We all need to stay ahead of the curve and continuously learn and adapt.
One way to do that is by studying case studies of successful, but moreover of failed companies. Today, I want to share with you a case study of a startup that aimed to disrupt the insurance market but ultimately failed due to miscalculations in their business model. These miscalculations were caused by making the wrong assumptions. It sounds trivial, but they really did their homework before starting. How could it have happened anyway?
The startup aimed to disrupt the insurance market by developing a mobile application and platform that would make the process of submitting a claim much faster and easier.
The market in which they operated was valued at about €800 million, and at that moment in time there was no one else in the market attempting to digitize the process.
The startup did their research, created a great pitch deck, and raised enough money to get started. The application and platform were developed, and it all seemed like a great concept.
The first miscalculation was the value of the repair jobs.
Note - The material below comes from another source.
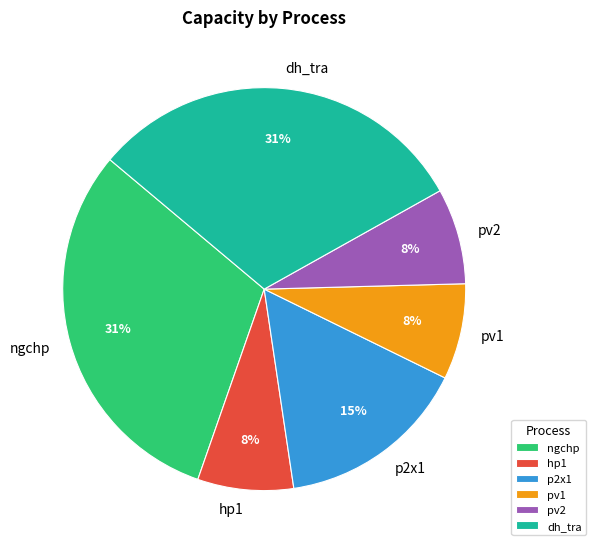

True or false: pv1 accounts for 8% of the total.

True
Based on available data, the startup assumed the average repair job would be €2,600.00. However, in reality, the average repair job was only €850.00. This meant that the fee they would collect would not be €260, but only €85.
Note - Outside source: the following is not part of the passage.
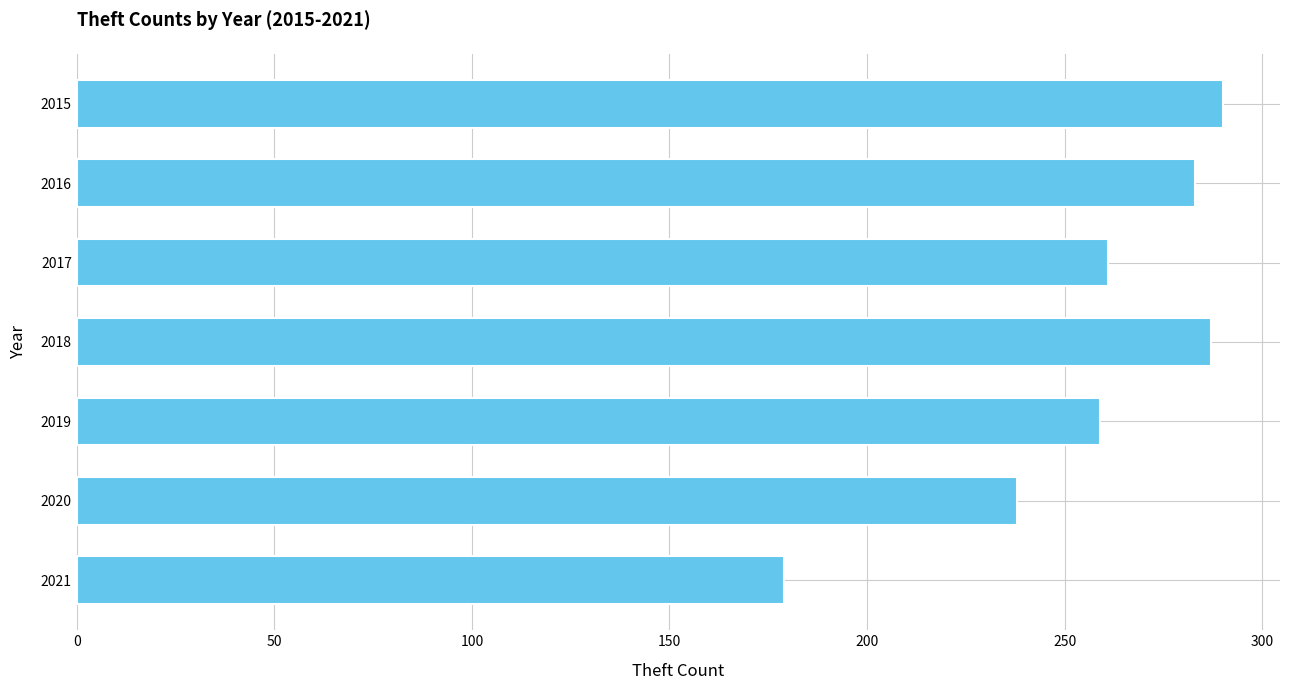

What is the difference between the maximum and minimum values?

111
The second miscalculation was the handling costs. The startup had heavily underestimated the manual work that was needed to process the claims. People were calling all the time! This added additional, unexpected costs to the business model.
So, the overall business model would (simply put) look like this:
As a result of these miscalculations, the startup found themselves in a negative margin situation. Although the orders did come in via the application, the business model was not sustainable.
In that sense, there was a product-market fit, but it did not mean a business validation.
The startup's ambition to disrupt the insurance market was admirable. However, it's essential to understand that sometimes you can only really know the validity of your assumptions by trying. And yes, even after rigorous research you still might fail. It’s part of the risks that we take.